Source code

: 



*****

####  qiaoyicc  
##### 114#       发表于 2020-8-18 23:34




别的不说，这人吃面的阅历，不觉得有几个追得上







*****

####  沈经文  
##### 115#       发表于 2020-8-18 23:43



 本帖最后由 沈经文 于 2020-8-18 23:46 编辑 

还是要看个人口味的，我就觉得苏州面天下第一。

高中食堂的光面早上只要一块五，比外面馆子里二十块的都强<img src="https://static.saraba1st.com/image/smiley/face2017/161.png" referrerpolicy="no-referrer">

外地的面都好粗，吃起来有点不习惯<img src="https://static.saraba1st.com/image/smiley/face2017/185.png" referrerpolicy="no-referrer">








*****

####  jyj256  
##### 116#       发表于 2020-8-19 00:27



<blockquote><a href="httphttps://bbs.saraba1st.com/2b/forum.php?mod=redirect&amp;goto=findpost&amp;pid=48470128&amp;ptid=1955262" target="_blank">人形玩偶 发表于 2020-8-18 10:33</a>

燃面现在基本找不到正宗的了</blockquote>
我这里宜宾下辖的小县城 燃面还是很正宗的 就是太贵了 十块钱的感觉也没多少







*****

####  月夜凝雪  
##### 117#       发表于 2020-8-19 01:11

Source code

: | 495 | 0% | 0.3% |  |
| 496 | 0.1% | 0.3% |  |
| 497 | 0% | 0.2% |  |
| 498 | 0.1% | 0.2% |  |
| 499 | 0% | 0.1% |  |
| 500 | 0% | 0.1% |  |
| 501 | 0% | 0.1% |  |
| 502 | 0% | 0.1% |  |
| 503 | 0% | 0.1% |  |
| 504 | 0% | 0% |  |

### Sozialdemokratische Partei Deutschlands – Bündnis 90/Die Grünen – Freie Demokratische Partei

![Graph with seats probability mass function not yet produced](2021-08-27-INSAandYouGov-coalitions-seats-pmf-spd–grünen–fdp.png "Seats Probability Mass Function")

PROBLEM REQUIREMENTS:
Please report only the number of lines above that include "blockquote".

COMPLETED EXERCISE:
2